Newspaper headlines: Interest rates 'hit peak' and Murdoch 'ends reign' – BBC

A number of the papers report that Prime Minister Rishi Sunak is considering a major reform of A-levels as part of plans to modernise the education system. Mr Sunak is said to be keen to introduce a "British baccalaureate", which would see English and Maths become compulsory until the age of 18 as well as a requirement that children study a wider range of subjects.
The Financial Times says Mr Sunak has previously been a "vocal critic" of the "narrowness" of the current A-level system. A senior government source has told the Times that while options are being looked into, no final decision has been taken.
"Colossus of the media world tries a quieter life" says the i, reflecting on Rupert Murdoch's decision to step down as chairman of Fox and News Corp. The Financial Times and the Telegraph both call it the "end of an era".

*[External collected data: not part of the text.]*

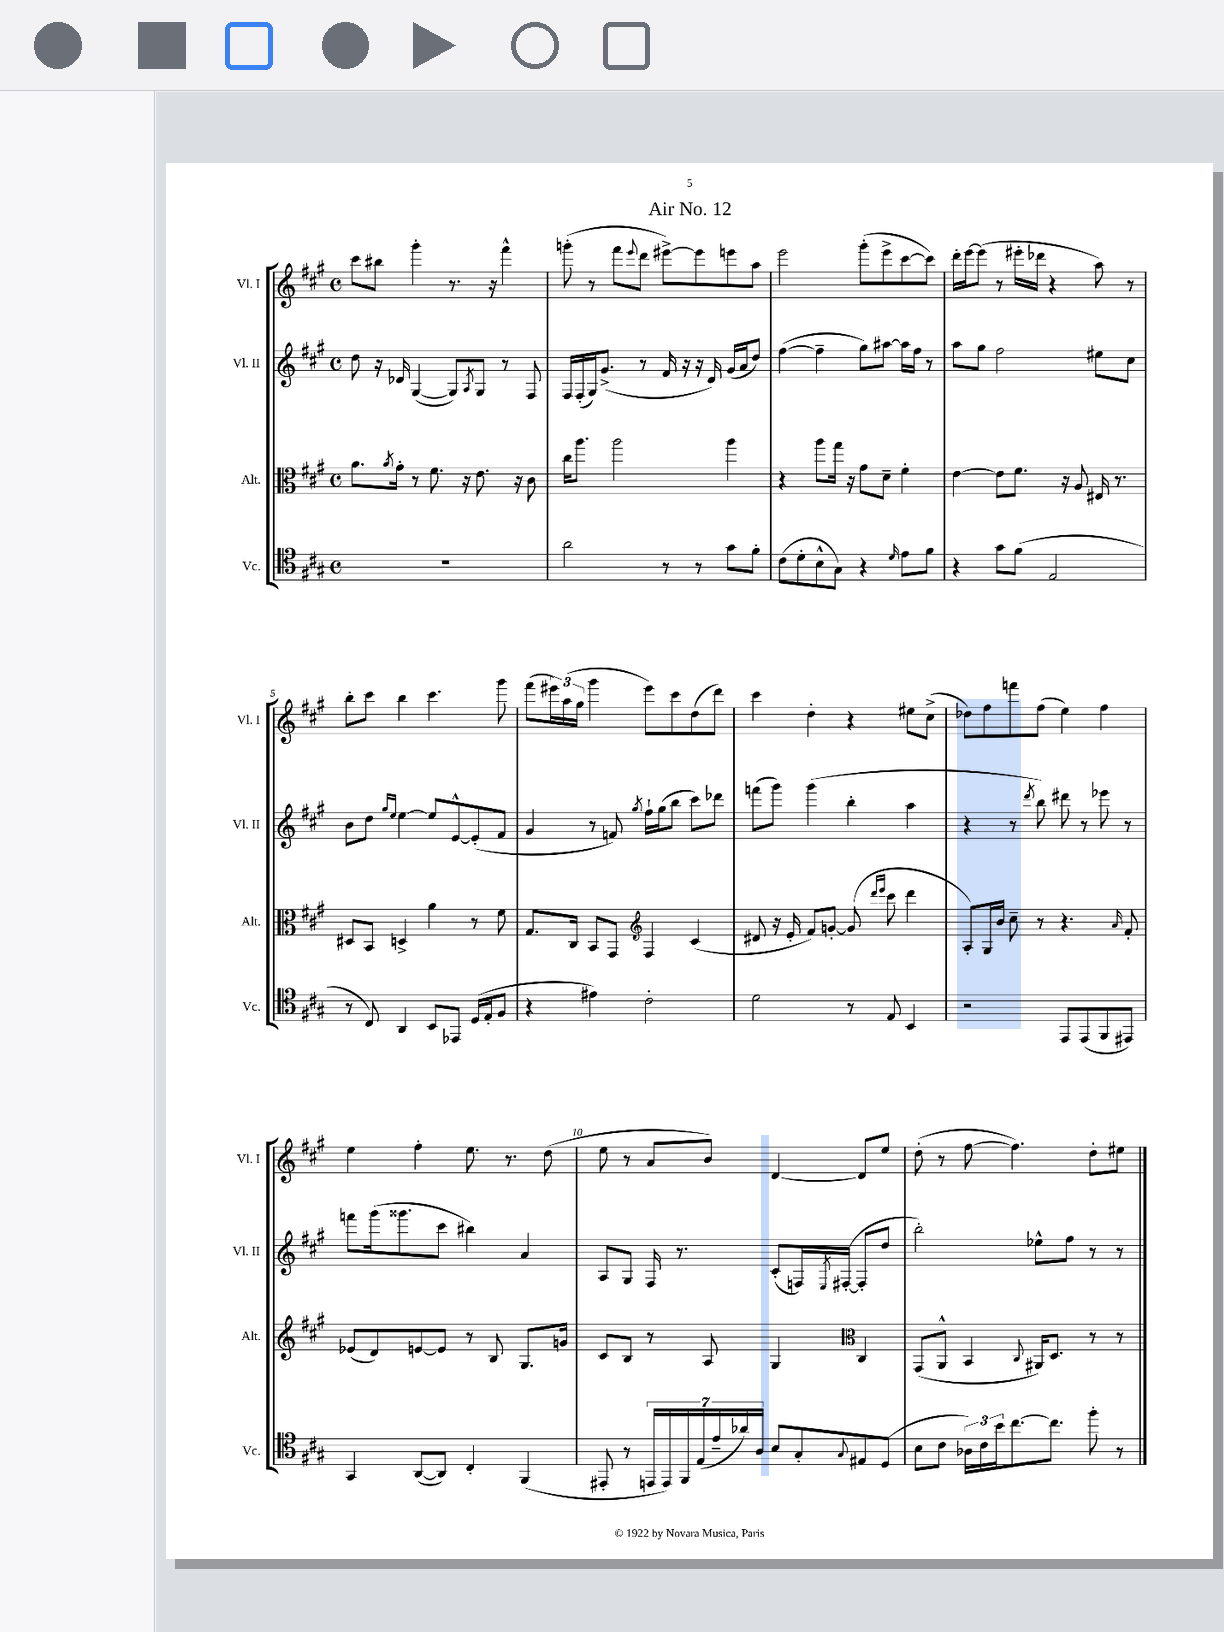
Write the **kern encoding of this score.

**kern	**kern	**kern	**kern
*part4	*part3	*part2	*part1
*staff4	*staff3	*staff2	*staff1
*I"Vc.	*I"Alt.	*I"Vl. II	*I"Vl. I
*I'Vc.	*I'Alt.	*I'Vl. II	*I'Vl. I
*clefC4	*clefC3	*clefG2	*clefG2
*k[f#c#g#]	*k[f#c#g#]	*k[f#c#g#]	*k[f#c#g#]
*M4/4	*M4/4	*M4/4	*M4/4
*met(c)	*met(c)	*met(c)	*met(c)
=1	=1	=1	=1
1r	8.a\L	8dd\	8ccc#\L
.	.	16r	8bb#X\J
.	8qa/	.	.
.	16g#'\Jk	16d-X/	.
.	8r	([4G#/	4ggg#'\
.	8.f#\	.	.
.	.	8G#/L])	8.r
.	16r	.	.
.	.	8qA/	.
.	8.e\	8G#/J	.
.	.	.	16r
.	.	8r	4fff#^^\
.	16r	.	.
.	8c#\	8F#/	.
=2	=2	=2	=2
2a\	16cc#\KL	16F#/LL	(8gggn'\
.	8.aa\J	(16F#'/	.
.	.	16G#/J)	8r
.	.	(8.g#^/J	.
.	2aa\	.	8fff#\L
.	.	.	8qqeee/
.	.	8r	8ddd\J
8r	.	16f#/	[8eee#X^\L)
.	.	16r	.
8r	.	16r	8eee#\]
.	.	16d/)	.
8g#\L	4aa\	(16g#/LL	8eeen\
.	.	16a/J	.
8f#'\J	.	8dd/J)	8aa\J
=3	=3	=3	=3
(8c#\L	4r	([4ff#\	2eee\
8d'\	.	.	.
8B^^\	8aa\L	4ff#~\]	.
8G#\J)	16gg#\Jk	.	.
.	16r	.	.
4r	8g#\L	8gg#\L)	(8ggg#'\L
.	8d~\J	[8aa#X\J	8eee^\
16qqd/	.	.	.
8e\L	4f#'\	16aa#\LL]	[8ccc#\
.	.	16ff#\JJ	.
8f#\J	.	8r	8ccc#\J])
=4	=4	=4	=4
4r	[4e\	8aa\L	16ddd'\LL
.	.	.	[16eee\J
.	.	8gg#\J	(8eee\J]
8g#\L	8e\L]	2ff#\	8r
(8f#\J	8.f#\J	.	16eee#X'\LL
.	.	.	16ddd-X\JJ
2E/	.	.	4r
.	16r	.	.
.	8A/	.	.
.	16E#X/	8ee#X\L	8aa\)
.	8.r	.	.
.	.	8cc#\J	8r
!!LO:LB:g=z
=5	=5	=5	=5
8r	8D#X/L	8b\L	8bb'\L
8C#/)	8BB/J	8dd\J	8ccc#\J
.	.	16qqgg#/LL	.
.	.	16qqee/JJ	.
4AA/	4Dn^/	[4ee\	4bb\
8BB/L	4a\	8ee/L]	4.ccc#\
8EE-X/J	.	[8e^^/	.
(16D/LL	8r	(8e'/]	.
16E'/J	.	.	.
8F#/J	8f#\	8f#/J	8ggg#\
=6	=6	=6	=6
4r	8.G#/L	4g#/	(8fff#\L
.	.	.	24eee#X\L)
.	.	.	(24aa\
.	16C#/Jk	.	.
.	.	.	24gg#\JJ
4e#X\)	8BB/L	8r	4ggg#\
.	8GG#/J	8fn/)	.
*	*clefG2	*	*
.	.	8qgg#/	.
2c#'\	4F#/	16ff#`\LL	8eee#\L)
.	.	(16gg#\J	.
.	.	8bb\J	8ccc#\
.	(4c#/	8ccc#\L)	(8dd\
.	.	8ddd-X\J	8ddd\J)
=7	=7	=7	=7
2d\	8d#X/	(8fffn\L	4ccc#\
.	16r	8ggg#\J)	.
.	16e'/	.	.
.	8f#/L)	(4ggg#\	4dd'\
.	[8gn'/J	.	.
8r	(8g/]	4bb'\	4r
.	16qqddd/LL	.	.
.	16qqeee/JJ	.	.
8E/	8ccc#\	.	.
4BB/	4ddd\	4aa\	8ee#X\L
.	.	.	(8cc#^\J
=8	=8	=8	=8
2r	8A'/L)	4r	8dd-X\L)
.	16G#/L	.	8ff#\
.	16b/JJ	.	.
.	8cc#~\	8r	8fffn\
.	.	8qddd/	.
.	8r	8bb\)	(8ff#\J
8EE/L	4.r	8ddd#X\	4ee\)
(8EE/	.	8r	.
8FF#/	.	8eee-X\	4ff#\
.	16qqa/	.	.
8EE#X/J)	8f#'/	8r	.
!!LO:LB:g=z
=9	=9	=9	=9
4GG#/	(8e-X/L	8fffn\L	4ee\
.	8d/)	(16ggg#\k	.
.	.	8.ggg##X\	.
([8AA/L	[8en/	.	4ff#'\
8AA/J])	8e/J]	8ccc#\J	.
4C#'/	8r	4bb#X\)	8.ee\
.	8B/	.	.
.	.	.	8.r
(4FF#/	8.G#/L	4a/	.
.	.	.	(8dd\
.	16gn/Jk	.	.
=10	=10	=10	=10
8EE#X'/	8c#/L	8A/L	8ee\
8r	8B/J	8G#/J	8r
28EEn/LL	8r	16F#/	8a/L
28EE/)	.	.	.
.	.	8.r	.
28FF#/	.	.	.
(28E/	.	.	.
.	8A/	.	8b/J)
28e~/	.	.	.
28a-X/)	.	.	.
28A/JJ	.	.	.
8B/L	4G#/	(8c#'/L	[4d/
8G#'/	.	16Fn/L)	.
.	.	8qE/	.
.	.	([16F#X'/JJ	.
8qqG#/	.	.	.
*	*clefC3	*	*
8E#X/	4C#/	8F#'/L]	8d/L]
(8D/J	.	8dd/J	8ee/J
=11	=11	=11	=11
8B\L	(8GG#/L	2bb'\)	(8dd'\
8c#\J	8AA^^/J	.	8r
24A-X\LL)	4BB/	.	[8ff#\
24c#\	.	.	.
24b\J	.	.	.
[8.cc#\	.	.	4.ff#\])
.	8qqC#/	.	.
.	16AA#X/KL)	8ee-X^^\L	.
8.cc#\J]	8.D/J	.	.
.	.	8ff#\J	.
8ff#'\	8r	8r	8dd'\L
8r	8r	8r	8ee#X\J
==	==	==	==
*-	*-	*-	*-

Andrew Neil writes in the Daily Mail that he doubts whether Rupert Murdoch "will be able to forgo giving his tuppence-worth". He goes onto say that Mr Murdoch "wielded more power than any other press baron in the country" but that he has been "forever tainted" by the times he allowed "money to triumph over proper journalistic ethics".
Most of the papers feature photographs of the King speaking at the French Senate in Paris on Thursday as part of his state visit to France. The Daily Mirror says it was "historic", noting that it was the first time a British royal had spoken in the chamber. The Telegraph says he used the address to call for "nations to unite in the climate fight".
A more light hearted element of the trip – the Queen challenging the French First Lady Brigette Macron to a game of ping pong – receives a lot of attention as well. The Mail says after hitting the ball into the net several times the Queen seemed to "admit defeat", but adds that the two women seem to have been getting on "famously". The Sun sums up the visit so far with the headline "lark de Triomphe".
"A trio of Pauls and only two women" is how the Guardian describes the shortlist for this year's Booker Prize. The Times says it's an interesting turn of events as there's a "growing feeling in publishing that men are giving up on writing fiction". One of the judges who helped to pick the six authors on the list, Robert Webb, says the panel were concentrating on the work, "rather than whether or not they were called Paul".
And scientists have found that bulldogs and other flat-faced dogs win people over by needing help, says the Telegraph. A study in Hungary saw researchers challenge 15 English bulldogs and 15 French bulldogs to open a box to find food hidden inside. The task was also given to 13 Hungarian Mudis, which have a normal snout. The flat-faced animals were found to be slower and more willing to stare at humans for help. The lead author of the study said this didn't necessarily mean bulldogs weren't smart, just that they've mastered a different strategy: making someone else solve their problems.